Conhecedores que somos hojes dos costumes indígenas, podemos afirmar com certeza que os demais membros da tribo Caripuna abandonaram aquele índio naquele local para ver o que os "brancos" da construção fariam, pois se o quisessem deixar no mato para morrer não precisariam deixá-lo na trilha que sabiam ser percorrida pelos funcionários da ferrovia. Repetia-se então, muitos anos depois, o que acontecera a Júlio Pinkas, quando encontrara um índio nas mesmas condições.
Grupo do hospital da Candelária com o índio "Pete", já recuperado e Indio Caripuna tratado pelo pessoal do hospital - Fotos Dana Merrill
Ao ser encontrado, o índio estava em péssimo estado de saúde e ainda achava que iria ser morto sem piedade pelos "brancos", o que evidentemente não ocorreu, pois o médico-chefe do hospital de Candelária, Dr. Lovelace resolveu cuidar do índio, até mesmo como estratégia para estabelecimento de boas relações com os índios. Como a ferida estava bastante infectada, havendo comprometido a perna, o Dr. Lovelace resolveu amputar a perna direita do índio, que a essa altura já era conhecido carinhosamente pelos médicos e enfermeiras como "Caripuna Pete". Feita a cirurgia e restabelecido o indio "Pete", o médico mandou vir dos E.E.U.U. um aparelho ortopédico que substituísse a perna amputada. alguns meses depois, quando o índio já estava recuperado, também devido à excelente alimentação (se comarada à disponível na selva..), a Companhia fez com qu eele retornasse à sua tribo.

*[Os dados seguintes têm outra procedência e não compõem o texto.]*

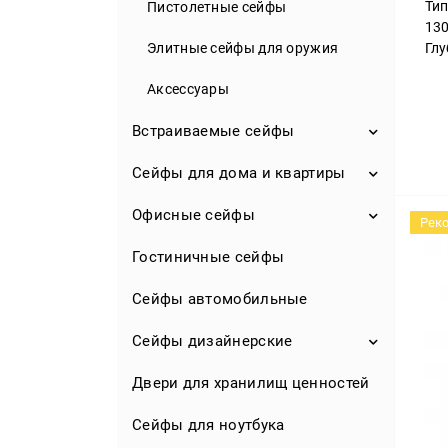
Тип
Пистолетные сейфы
Банковские сейфы II-VIII класса
13
Глу
Элитные сейфы для оружия
Аксессуары
Встраиваемые сейфы
Сейфы для дома и квартиры
Сейфы встраиваемые в стену
Сейфы встраиваемые в пол
Офисные сейфы
Сейфы встраиваемые для дома
Рек
Сейфы-тайники
Сейфы огнестойкие для дома
Гостиничные сейфы
Сейфы для офиса для
документов
Сейфы для денег
Сейфы автомобильные
Сейфы огнестойкие для офиса
Сейфы для дома для документов
Сейфы дизайнерские
Сейфы бухгалтерские
Сейфы мебельные
Двери для хранилищ ценностей
Сейфы для ювелирных
Металлические шкафы для
украшений
Сейф-розетка
документов
Сейфы для ноутбука
Эксклюзивные сейфы для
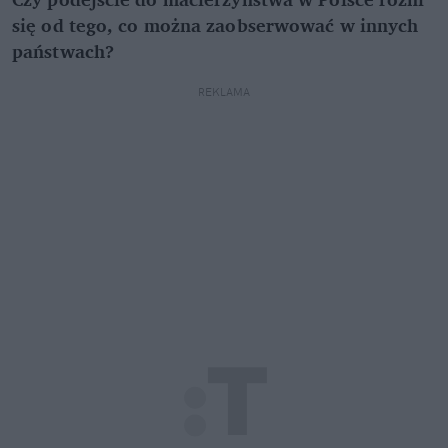
się od tego, co można zaobserwować w innych
państwach?
REKLAMA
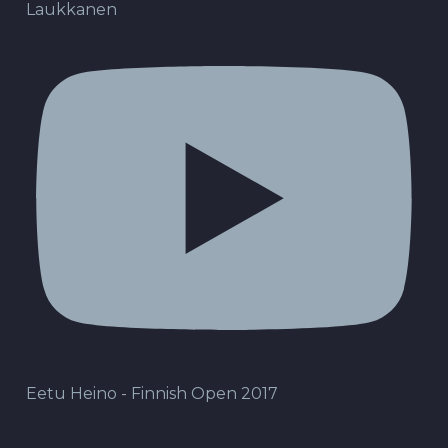
Laukkanen
Eetu Heino - Finnish Open 2017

Imaginem o espanto dos Caripunas ao ter de volta, com uma perna "fria", um membro da tribo julgado morto e enterrado há meses. Previsivelmente, depois de apenas alguns dias de trabalho de "convencimento", ele voltou ao acampamento de trabalhadores, trazendo em sua companhia quatorze índios também doentes de diversas enfermindade, selando dessa forma a amizade entre o pessoal da estrada e os Caripunas.
Indios amistosos na selva e com os Americanos. Vê-se um deles com a arma típica dos Americanos, a Winchester - Foto Dana Merrill
Mas, a construção ia adiantando-se, e quanto mais entrava na selva amazônica, ia encontrando novas tribos de índios. Entre muitos, destacamos os Guaravos, Parintintins, Caxararis, Mundurucus. Em termos de incidentes mais sérios, temos que em dezembro de 1912 no quilômetro 320, houve dois ataques de índios aos trabalhadores da estrada, resultando do primeiro um morto a flechadas, e do segundo, um ferido também a flechadas. Mas, a essa altura, a ferrovia já estava pronta. Nos anos seguintes, índios de diversas tribos nunca deixaram de criar ambiente de apreensões ao longo da estrada. Ainda hoje, os Pacaás-Novos, não obstante não ataquem a linha, constituem problema no Território de Rondônia, nas proximidades da estrada de ferro.